• [Passage]
WASHINGTON — Senator Larry E. Craig of Idaho is blocking the promotions of more than 850 Air Force officers, including young pilots who fought in Iraq and the general nominated to bail out the scandal-plagued United States Air Force Academy, in a rare clash between the Pentagon and a senior Republican lawmaker. Mr. Craig's price to free the frozen promotions now awaiting final Senate approval? Four C-130 cargo planes for the Idaho Air National Guard.
If you'd like to call the good senator, the number is (202) 224-2752.
Pentagon officials express outrage that for more than a month Mr. Craig has single-handedly delayed the careers of hundreds of officers and stymied important Air Force business for a handful of parochial planes. They are vowing not to give in to his pressure. Calling the move blackmail, one senior military official said, "If we say yes to this, Katie bar the door." The official, like others contacted for this article, spoke on the condition of anonymity, fearing retribution from the senator.
And both statements, door and retribution, are true.
But Mr. Craig contends that the Air Force has reneged on a promise made seven years ago to station a squadron of eight C-130's at Gowen Field, an Air National Guard base in Boise, his spokesman said. There are now four C-130's and another training aircraft based there. "This is a problem created by the Air Force that can be easily solved by the Air Force," Will Hart, the spokesman, said.
Except that we need the planes elsewhere.
In the courtly world of the Senate, Mr. Craig's hardball tactics have angered and frustrated even some of his Republican colleagues, including Senator John W. Warner of Virginia, who is chairman of the Armed Services Committee and has tried to mediate the dispute. The committee approved most of the promotions weeks ago. Under a Senate practice intended to encourage consensus, any senator can block action indefinitely and anonymously on a nomination, promotion or legislation. These secret holds are used frequently by senators of both parties to express displeasure not necessarily with a nominee but with an administration's action or policy. But military promotions are typically whisked through the approval process without objection. But in recent years, the anonymous holds have proliferated to the point where some senators are pushing for new guidelines to identify any senator who delays a nomination or promotion. The Senate Rules Committee, now led by Mr. Lott, has scheduled a hearing on the issue for June 17. Mr. Craig's action has been felt throughout the Air Force, from young captains and majors to its senior ranks, where the promotions or new-job nominations for more than two dozen generals are in a holding pattern with no end in sight.

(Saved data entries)

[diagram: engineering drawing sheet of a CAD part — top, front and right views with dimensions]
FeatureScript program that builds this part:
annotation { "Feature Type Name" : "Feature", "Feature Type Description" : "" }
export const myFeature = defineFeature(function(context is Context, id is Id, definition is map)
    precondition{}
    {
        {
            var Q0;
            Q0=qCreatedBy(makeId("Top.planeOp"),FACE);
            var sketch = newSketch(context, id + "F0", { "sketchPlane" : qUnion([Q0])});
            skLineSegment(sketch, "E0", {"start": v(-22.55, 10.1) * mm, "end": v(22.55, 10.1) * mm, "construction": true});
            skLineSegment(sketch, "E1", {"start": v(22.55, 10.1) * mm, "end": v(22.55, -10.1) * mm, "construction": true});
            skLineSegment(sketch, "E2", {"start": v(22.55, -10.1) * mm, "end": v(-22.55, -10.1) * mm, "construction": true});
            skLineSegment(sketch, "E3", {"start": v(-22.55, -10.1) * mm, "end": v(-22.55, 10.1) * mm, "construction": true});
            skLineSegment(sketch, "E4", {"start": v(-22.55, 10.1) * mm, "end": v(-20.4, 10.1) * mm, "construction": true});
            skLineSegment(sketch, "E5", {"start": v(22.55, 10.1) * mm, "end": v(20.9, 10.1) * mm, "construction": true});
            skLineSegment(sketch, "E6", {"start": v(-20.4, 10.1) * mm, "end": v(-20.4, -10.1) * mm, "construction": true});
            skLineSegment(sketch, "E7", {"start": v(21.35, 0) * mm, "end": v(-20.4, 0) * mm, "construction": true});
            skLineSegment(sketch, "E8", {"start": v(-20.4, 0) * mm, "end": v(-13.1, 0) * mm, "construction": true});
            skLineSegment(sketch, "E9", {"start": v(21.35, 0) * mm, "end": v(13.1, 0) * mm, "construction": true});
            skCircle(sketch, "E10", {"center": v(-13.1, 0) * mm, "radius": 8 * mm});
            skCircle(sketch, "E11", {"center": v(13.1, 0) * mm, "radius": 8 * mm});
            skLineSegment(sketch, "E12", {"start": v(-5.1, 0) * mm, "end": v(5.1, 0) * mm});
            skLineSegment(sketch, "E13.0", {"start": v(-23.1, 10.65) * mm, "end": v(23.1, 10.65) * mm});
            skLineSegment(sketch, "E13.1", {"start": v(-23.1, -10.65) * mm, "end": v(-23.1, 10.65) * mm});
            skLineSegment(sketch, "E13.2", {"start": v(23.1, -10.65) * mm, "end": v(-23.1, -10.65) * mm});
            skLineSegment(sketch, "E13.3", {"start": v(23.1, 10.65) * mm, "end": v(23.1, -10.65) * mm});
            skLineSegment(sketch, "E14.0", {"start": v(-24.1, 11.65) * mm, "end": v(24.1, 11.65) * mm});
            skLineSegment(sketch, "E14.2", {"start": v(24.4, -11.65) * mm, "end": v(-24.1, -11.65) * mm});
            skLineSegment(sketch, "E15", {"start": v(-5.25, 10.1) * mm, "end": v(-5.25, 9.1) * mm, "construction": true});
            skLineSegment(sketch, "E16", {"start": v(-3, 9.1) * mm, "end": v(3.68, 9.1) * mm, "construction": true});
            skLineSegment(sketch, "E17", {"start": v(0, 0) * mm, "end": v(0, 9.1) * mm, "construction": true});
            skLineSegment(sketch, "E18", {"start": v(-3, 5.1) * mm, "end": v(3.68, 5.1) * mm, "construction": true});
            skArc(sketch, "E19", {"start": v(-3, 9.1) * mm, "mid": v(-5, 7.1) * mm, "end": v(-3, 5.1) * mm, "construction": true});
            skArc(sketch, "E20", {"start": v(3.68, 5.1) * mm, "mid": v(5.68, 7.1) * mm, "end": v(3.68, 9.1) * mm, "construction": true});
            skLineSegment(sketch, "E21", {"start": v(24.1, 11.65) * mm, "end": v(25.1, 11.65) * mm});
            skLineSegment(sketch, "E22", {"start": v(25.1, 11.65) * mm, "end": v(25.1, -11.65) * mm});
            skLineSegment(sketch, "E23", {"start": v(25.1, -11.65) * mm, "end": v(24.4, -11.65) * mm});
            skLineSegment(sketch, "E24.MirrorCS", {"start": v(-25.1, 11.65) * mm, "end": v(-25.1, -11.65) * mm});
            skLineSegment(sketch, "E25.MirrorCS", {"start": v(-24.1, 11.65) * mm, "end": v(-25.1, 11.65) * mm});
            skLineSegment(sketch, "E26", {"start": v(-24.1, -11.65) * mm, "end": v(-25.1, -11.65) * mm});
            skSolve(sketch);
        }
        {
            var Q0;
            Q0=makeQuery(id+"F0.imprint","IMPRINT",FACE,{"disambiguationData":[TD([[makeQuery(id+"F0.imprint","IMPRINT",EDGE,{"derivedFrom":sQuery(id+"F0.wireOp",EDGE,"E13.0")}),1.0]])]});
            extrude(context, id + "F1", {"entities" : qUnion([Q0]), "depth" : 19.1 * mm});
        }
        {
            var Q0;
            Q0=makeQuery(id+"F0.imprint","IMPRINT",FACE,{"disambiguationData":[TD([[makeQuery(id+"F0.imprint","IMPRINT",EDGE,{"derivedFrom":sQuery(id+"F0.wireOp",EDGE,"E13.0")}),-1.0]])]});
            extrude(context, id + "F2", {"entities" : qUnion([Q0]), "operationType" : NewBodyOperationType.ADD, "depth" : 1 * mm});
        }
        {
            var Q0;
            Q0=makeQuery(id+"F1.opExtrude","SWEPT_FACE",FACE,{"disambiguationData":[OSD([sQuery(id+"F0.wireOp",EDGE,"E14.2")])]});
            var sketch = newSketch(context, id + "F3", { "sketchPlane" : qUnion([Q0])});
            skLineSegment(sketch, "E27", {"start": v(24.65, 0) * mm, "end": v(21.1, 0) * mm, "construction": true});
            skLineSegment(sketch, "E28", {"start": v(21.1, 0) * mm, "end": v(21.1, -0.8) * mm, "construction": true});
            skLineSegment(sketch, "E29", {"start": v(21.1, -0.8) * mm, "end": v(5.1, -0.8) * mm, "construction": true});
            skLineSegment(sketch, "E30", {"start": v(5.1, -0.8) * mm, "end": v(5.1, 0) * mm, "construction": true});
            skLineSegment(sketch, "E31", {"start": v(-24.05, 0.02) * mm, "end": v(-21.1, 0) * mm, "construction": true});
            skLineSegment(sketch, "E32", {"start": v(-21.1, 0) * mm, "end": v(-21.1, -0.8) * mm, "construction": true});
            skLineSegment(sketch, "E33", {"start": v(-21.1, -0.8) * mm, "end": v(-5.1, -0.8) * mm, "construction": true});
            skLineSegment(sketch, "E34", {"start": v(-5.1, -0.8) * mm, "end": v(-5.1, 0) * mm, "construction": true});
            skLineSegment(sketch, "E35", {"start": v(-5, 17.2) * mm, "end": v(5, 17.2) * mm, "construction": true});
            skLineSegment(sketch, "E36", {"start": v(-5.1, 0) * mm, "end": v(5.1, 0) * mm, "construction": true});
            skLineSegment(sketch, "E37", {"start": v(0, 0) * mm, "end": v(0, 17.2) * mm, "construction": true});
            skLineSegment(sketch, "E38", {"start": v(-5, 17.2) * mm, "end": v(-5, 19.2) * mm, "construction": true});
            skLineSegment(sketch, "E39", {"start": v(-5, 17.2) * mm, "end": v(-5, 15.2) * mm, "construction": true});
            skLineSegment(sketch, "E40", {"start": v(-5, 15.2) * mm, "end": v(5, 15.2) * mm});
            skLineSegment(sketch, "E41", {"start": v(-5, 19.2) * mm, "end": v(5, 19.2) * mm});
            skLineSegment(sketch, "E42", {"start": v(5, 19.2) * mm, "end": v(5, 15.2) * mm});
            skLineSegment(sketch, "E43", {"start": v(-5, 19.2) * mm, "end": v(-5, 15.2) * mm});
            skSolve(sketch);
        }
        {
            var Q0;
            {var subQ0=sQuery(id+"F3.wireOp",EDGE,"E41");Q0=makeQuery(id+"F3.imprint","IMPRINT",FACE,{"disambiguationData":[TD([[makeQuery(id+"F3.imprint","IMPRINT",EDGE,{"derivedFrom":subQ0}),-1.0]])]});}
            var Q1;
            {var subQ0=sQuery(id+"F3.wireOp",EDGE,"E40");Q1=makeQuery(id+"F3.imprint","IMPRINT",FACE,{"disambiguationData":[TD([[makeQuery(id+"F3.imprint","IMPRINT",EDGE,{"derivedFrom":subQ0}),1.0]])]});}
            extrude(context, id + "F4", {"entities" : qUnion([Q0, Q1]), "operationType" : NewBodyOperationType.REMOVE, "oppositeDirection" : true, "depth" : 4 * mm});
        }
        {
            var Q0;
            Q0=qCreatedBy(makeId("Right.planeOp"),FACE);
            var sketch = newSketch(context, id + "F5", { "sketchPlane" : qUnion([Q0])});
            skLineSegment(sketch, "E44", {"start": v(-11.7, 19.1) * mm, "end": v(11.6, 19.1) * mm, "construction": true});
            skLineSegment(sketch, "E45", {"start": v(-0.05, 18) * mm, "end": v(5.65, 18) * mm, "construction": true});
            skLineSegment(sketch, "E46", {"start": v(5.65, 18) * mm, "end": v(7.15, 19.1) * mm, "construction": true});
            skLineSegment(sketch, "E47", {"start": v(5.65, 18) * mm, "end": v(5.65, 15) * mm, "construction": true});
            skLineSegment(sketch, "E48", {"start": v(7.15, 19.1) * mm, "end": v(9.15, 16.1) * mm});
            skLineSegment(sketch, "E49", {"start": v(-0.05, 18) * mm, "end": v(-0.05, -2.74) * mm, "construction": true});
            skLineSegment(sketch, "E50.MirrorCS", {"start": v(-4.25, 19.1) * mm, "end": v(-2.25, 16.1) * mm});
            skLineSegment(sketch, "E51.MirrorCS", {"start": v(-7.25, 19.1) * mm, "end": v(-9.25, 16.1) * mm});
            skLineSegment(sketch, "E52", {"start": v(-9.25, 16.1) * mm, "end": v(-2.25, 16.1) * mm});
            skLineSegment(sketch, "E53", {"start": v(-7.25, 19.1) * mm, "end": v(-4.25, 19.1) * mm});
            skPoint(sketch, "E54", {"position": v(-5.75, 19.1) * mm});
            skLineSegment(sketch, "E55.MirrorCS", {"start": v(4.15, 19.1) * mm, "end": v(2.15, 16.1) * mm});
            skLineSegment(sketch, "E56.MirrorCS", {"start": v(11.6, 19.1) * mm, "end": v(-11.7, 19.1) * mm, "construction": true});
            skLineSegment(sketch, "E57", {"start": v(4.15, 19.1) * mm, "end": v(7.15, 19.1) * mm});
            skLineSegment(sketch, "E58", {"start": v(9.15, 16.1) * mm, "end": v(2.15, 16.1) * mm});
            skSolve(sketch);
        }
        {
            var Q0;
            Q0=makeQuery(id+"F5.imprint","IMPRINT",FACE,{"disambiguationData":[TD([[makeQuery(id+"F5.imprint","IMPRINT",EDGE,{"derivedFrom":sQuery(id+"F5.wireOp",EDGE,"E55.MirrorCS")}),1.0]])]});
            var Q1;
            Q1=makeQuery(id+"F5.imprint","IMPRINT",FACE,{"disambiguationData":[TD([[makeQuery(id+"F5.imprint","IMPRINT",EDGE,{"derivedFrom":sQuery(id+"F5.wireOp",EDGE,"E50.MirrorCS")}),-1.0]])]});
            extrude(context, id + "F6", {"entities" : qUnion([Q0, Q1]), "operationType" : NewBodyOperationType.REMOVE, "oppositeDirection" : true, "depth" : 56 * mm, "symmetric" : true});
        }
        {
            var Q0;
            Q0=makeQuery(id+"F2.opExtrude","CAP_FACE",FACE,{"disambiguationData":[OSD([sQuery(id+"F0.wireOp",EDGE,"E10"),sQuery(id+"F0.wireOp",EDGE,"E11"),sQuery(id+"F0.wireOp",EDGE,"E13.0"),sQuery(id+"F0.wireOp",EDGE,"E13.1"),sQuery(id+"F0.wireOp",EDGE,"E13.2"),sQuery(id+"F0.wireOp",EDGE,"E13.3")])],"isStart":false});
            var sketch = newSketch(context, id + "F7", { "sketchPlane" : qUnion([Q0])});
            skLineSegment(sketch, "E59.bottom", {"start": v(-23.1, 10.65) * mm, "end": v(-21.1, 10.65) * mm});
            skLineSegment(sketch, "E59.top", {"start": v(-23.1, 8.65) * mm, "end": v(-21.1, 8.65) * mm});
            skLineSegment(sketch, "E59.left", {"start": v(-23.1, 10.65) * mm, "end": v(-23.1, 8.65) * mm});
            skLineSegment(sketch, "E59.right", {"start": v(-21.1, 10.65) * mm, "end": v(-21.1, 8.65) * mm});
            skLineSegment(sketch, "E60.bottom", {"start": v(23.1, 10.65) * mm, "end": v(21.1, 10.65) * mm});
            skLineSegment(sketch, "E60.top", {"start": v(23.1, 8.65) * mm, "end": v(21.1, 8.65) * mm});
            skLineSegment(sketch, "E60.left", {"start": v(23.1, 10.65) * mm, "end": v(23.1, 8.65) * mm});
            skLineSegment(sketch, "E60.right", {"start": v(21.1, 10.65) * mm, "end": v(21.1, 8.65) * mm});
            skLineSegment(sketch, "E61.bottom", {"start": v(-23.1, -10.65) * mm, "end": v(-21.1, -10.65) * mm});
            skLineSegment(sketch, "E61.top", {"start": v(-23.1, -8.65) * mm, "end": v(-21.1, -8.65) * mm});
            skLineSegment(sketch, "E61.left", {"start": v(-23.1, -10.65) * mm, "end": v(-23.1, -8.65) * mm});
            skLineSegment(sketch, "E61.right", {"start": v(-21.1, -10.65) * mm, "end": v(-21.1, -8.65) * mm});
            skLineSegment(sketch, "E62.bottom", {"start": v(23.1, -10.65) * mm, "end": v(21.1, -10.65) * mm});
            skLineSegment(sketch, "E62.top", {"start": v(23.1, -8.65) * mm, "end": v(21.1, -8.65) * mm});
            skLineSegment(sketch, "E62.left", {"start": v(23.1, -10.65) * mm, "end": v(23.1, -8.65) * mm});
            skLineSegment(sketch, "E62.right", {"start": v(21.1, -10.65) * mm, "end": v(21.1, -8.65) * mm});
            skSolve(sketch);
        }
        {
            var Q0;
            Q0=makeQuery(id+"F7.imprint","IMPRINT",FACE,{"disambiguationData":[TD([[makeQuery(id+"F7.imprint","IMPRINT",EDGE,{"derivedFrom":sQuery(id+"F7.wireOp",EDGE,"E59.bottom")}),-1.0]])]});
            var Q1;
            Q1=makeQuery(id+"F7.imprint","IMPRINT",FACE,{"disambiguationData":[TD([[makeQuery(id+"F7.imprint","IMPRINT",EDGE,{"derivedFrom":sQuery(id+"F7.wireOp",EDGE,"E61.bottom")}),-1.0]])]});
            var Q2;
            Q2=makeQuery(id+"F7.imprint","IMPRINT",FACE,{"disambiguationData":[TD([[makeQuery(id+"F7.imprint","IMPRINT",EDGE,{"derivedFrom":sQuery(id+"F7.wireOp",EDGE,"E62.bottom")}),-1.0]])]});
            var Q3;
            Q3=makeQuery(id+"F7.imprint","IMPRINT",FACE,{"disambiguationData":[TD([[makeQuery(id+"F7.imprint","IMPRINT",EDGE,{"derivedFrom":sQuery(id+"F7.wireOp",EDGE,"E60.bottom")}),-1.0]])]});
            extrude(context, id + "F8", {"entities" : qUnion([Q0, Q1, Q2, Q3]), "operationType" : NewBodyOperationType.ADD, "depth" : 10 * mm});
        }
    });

• [Required actions]
(1) In the article about Senator Craig's hold on Air Force promotions, what does Mr. Craig want in exchange for releasing them?
(2) Carry on the article about Senator Craig's hold on Air Force promotions, starting right after its last sentence.

• [Outputs in order]
(1) Four C-130 cargo planes for the Idaho Air National Guard.

(2)
I'm snipping the specific benerals and jobs.
Military officials say to give in to Mr. Craig now would only invite more holds from other senators. "We obviously can't operate like that," another senior military official said. "Idaho is a great state, but we can't put more planes in there without taking them out of somewhere else." Why after seven years Mr. Craig is exercising his Senate prerogative now to delay these promotions is a bit of a mystery. The planes have not been a pressing concern for most of his constituents. "It's not something people here are tapping their fingers over, waiting for them to show up," said Lt. Col. Tim Marsano, spokesman for the Idaho National Guard.
Even the Idaho Guard isn't upset about having four planes instead of eight.
Mr. Hart would say only that "Senator Craig's record of overwhelming support for the military speaks for itself" and blamed the Air Force leadership for disclosing his hold "as some sort of strategy to renege on promises made to Senator Craig."
Translation: he's mad because he got caught.
A buildup of the guard forces could help shield Gowen Field from a new round of military base closings scheduled to be decided in 2005. Increasing the number of C-130's at the field could make it a less attractive installation to close, defense officials said. Gowen's C-130's returned in January from a tour in Oman, where they supported operations in Afghanistan and the Persian Gulf.
Ah ha. Light dawns.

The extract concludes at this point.